Wenn schon vegetarisch, dann lieber gleich Kässpätzle
Das EU-Parlament hat beschlossen, dass Wurst, Burger und Schnitzel nur noch so heißen dürfen, wenn sie auch aus Fleisch sind. Vegane Ersatzprodukte müssen sich künftig anders nennen. Der Beschluss ist eine konsequente und richtige Entscheidung. Denn nur Wurst schmeckt wie Wurst. Tofu ist geschmacklos und schmeckt allenfalls nach Gewürzen und Soßen.

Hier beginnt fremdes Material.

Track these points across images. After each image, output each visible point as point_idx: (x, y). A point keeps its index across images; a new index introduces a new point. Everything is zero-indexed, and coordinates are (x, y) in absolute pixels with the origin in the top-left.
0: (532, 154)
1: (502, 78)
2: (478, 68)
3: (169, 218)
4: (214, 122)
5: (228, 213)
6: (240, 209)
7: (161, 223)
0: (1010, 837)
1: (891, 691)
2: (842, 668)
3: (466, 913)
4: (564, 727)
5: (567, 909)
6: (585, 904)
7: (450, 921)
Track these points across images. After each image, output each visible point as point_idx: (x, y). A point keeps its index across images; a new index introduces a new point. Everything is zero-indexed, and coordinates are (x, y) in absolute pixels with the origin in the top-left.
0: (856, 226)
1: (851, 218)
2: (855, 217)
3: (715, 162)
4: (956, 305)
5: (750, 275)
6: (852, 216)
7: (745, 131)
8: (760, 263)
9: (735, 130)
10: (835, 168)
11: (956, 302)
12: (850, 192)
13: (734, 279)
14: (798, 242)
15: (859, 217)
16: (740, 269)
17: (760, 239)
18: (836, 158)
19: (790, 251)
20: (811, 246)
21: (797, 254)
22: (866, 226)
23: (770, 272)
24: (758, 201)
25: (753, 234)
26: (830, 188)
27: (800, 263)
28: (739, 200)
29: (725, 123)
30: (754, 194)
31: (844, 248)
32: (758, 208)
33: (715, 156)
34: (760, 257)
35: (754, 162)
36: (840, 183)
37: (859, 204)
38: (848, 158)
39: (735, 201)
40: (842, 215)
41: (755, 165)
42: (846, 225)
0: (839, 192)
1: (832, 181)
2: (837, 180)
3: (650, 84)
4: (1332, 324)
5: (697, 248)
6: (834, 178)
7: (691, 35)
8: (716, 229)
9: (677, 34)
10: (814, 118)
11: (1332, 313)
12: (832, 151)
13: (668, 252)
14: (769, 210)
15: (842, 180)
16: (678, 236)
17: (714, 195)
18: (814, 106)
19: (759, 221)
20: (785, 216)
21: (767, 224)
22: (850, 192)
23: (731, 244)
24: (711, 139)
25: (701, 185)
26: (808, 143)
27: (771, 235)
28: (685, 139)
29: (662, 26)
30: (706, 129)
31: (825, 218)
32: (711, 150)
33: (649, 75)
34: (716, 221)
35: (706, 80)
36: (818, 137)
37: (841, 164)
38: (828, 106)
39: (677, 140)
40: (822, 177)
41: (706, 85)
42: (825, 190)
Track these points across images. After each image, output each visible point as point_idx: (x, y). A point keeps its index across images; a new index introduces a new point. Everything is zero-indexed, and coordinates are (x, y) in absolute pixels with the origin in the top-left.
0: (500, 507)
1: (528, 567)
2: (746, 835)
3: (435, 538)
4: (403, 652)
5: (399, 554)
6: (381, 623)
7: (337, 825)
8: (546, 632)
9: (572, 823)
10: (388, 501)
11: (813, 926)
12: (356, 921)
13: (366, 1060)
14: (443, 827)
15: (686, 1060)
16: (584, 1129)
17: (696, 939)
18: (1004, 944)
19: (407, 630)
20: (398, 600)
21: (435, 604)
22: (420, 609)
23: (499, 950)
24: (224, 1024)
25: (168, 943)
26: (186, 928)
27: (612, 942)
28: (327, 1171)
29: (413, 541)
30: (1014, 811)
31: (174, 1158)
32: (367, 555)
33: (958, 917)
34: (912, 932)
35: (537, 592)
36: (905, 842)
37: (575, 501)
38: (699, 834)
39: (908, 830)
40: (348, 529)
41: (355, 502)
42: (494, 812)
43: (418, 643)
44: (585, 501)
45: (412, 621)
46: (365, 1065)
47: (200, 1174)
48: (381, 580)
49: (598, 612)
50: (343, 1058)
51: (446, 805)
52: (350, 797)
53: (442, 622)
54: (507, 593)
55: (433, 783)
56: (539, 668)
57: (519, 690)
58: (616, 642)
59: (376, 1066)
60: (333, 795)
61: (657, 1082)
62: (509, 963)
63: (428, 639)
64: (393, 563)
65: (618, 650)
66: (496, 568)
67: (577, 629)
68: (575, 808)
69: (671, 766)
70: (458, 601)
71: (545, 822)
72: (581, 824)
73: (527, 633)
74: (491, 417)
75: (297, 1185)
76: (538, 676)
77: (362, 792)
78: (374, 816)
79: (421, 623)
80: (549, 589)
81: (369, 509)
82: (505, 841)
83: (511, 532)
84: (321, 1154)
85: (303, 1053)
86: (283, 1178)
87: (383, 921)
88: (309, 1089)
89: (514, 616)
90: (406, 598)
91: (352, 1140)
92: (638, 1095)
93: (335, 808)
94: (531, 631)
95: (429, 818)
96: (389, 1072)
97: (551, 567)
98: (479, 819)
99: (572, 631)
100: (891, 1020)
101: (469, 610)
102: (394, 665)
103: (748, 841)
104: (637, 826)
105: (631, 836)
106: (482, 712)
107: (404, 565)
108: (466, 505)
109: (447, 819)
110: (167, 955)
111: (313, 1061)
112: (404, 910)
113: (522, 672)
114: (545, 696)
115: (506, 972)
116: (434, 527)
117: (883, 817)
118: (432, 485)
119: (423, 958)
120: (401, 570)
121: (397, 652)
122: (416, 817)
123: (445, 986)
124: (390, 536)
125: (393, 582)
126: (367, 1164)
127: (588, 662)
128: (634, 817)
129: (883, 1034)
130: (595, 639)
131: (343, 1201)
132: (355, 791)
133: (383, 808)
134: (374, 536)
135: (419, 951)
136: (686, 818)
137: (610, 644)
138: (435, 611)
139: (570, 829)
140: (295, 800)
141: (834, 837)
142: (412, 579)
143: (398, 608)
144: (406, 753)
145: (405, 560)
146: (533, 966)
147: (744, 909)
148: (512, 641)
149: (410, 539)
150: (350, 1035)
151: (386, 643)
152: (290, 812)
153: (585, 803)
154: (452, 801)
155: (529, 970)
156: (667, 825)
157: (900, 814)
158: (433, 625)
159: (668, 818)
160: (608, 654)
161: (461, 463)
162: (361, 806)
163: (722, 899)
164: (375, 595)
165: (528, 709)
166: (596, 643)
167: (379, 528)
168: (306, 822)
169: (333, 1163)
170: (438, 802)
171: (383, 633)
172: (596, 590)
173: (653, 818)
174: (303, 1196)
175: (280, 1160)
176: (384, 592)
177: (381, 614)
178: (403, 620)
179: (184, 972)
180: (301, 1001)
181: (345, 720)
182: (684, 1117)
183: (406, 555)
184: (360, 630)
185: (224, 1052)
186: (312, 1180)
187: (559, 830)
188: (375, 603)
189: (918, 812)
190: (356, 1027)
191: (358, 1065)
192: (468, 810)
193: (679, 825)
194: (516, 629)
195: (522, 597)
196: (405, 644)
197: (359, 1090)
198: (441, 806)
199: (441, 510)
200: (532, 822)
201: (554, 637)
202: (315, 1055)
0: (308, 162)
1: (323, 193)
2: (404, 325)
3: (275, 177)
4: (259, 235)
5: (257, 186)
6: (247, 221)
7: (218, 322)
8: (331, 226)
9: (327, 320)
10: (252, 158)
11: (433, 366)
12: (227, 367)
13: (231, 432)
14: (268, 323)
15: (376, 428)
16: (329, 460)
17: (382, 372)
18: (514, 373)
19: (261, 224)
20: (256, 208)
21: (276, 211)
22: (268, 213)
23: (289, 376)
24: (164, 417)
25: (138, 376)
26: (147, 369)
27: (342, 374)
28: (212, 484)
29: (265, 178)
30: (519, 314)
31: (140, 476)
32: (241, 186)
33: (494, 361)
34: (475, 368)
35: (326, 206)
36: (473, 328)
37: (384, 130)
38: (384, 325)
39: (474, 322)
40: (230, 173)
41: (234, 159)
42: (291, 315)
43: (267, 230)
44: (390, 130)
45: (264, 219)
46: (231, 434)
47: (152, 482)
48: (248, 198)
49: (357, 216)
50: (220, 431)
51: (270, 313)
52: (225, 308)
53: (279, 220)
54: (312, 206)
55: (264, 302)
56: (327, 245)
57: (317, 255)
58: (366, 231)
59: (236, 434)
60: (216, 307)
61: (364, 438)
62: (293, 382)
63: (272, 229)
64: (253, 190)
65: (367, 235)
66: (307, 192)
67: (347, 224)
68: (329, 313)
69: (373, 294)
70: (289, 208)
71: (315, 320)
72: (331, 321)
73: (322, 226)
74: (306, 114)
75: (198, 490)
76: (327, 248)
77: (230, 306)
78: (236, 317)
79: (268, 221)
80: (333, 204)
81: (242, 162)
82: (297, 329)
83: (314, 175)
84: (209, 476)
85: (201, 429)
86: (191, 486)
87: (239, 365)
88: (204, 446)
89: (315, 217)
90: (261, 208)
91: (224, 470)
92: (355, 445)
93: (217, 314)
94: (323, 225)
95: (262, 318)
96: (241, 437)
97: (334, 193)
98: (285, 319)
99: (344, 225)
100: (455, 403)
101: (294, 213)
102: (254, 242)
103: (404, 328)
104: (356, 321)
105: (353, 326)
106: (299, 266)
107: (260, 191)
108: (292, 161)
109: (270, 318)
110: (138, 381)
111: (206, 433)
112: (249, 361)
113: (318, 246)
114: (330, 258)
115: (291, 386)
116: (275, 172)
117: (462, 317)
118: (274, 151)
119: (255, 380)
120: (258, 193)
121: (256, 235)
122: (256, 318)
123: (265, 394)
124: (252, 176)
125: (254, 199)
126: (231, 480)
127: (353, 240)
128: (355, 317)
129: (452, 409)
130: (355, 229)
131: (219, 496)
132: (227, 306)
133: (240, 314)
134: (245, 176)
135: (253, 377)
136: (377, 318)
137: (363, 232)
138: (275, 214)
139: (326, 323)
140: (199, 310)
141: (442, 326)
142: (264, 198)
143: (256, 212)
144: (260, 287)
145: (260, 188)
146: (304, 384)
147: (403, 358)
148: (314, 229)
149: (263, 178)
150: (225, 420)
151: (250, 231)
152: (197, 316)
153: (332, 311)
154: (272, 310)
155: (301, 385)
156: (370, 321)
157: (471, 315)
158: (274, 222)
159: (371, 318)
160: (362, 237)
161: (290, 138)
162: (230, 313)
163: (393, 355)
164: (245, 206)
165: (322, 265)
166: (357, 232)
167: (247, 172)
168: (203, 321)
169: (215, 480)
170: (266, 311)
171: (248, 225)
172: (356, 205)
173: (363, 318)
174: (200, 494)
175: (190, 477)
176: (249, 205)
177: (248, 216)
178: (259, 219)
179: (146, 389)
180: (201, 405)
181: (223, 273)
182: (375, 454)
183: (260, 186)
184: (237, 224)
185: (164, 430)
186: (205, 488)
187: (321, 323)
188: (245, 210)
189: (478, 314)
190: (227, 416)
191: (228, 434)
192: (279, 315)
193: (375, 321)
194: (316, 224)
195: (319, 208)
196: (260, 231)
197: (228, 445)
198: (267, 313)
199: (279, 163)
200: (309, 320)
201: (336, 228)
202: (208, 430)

Der Europäische Union hat in den letzten Jahren viele geschützte Herkunftsbezeichnungen eingeführt. Parmaschinken ist beispielsweise naturbelassener luftgetrockneter Rohschinken aus der Provinz Parma. Die Bezeichnung ist seit 1996 von der EU geschützt. Parmaschinken darf nur so heißen, wenn er aus den Keulen bestimmter Schweinerassen, die in der Provinz Parma aufgezogen wurden, nach traditioneller Art hergestellt wurde. Angesichts solcher genauen Regeln, um bestimmte regionale Spezialitäten zu schützen, wäre es komplett gegen die europäische Rechtstradition, die Bezeichnung Schinken, Schnitzel und Burger für Produkte aus Weizen, Soja oder Erbsen zuzulassen.
Es ist ehrenwert und vollkommen legitim, auf Fleischprodukte zu verzichten. Bereits im Mittelalter verzichteten Mönche an vielen Tagen aus religiösen Gründen auf Fleisch. Eine Illusion ist es jedoch, auf Fleisch zu verzichten und trotzdem Schnitzel, Burger und Würste essen zu können, die wie Schnitzel, Würste und Burger schmecken. Es sind außerdem industriell verarbeitete Produkte. Wenn ich schon vegetarisch essen will, bestelle ich lieber Käsespätzle mit Röstzwiebeln oder Schupfnudeln mit Sauerkraut. Das schmeckt wenigstens.
Die Debatte um vegetarische Schnitzel und Tofu-Würste ist ein typisches Beispiel dafür, wie blinder Lobbyismus zu sinnloser Bürokratie führt
Da hat die liebe Fleischlobby mal wieder die heilige Sau durchs Straßburger Dorf getrieben. Wurst, Schnitzel, Steak und Hamburger sollen künftig allein tierischen Produkten vorbehalten bleiben. So groß scheint die Angst der Mastbetriebe zu sein, dass pflanzliche Ersatzprodukte den guten Ruf tierischer Produkte heimtückisch ausnutzen könnten, um ihnen die Wurst vom Brot zu nehmen. Ein Trauerspiel!
Ganze 53,2 Kilogramm Fleisch hat jeder Bundesbürger im vergangenen Jahr verzehrt. Von pflanzlichen Ersatzprodukten ganze 1,5 Kilo. Dass hier der Marktanteil der Fleischindustrie in irgendeiner Weise gefährdet ist, kann ja wohl niemand ernsthaft behaupten. Insbesondere, wenn man bedenkt, dass laut der Argumentation der Viehhalter die Verwechslungsgefahr der Produkte derart hoch ist, dass vermutlich die Hälfte der mageren 1,5 Kilo ohnehin versehentlich verspeist worden ist.
Dabei sind die Produkte in den Supermärkten in aller Regel schon räumlich deutlich voneinander getrennt. Auch wird die Fleischlosigkeit keineswegs im Kleingedruckten verborgen, sondern immer deutlich lesbar auf der Vorderseite aufgedruckt. Die Produkte sollen ja gerade diejenigen Menschen ansprechen, die sich bewusst für eine fleischlose Mahlzeit entscheiden. Wer Wiener nicht von Tofu-Würstchen unterscheiden kann, der greift sicher auch mal zu Hundefutter statt zur Gulaschkonserve. Shit happens! Aber muss deswegen gleich wieder das europäische Bürokratiemonster in Aktion treten?
Ich liebe Fleisch und will es nicht missen! Doch etwas weniger davon täte Gesundheit, Tierwohl und Klima sicher gut. Aber wer beim »Veggie-Schnitzel« vielleicht noch zähneknirschend zugreift, der wird sich vom panierten Tofu-Bratling möglicherweise angewidert abwenden. Den Herstellern entgehen Umsätze in Millionenhöhe, alleine schon durchs Umetikettieren. Bürokratieabbau sieht anders aus.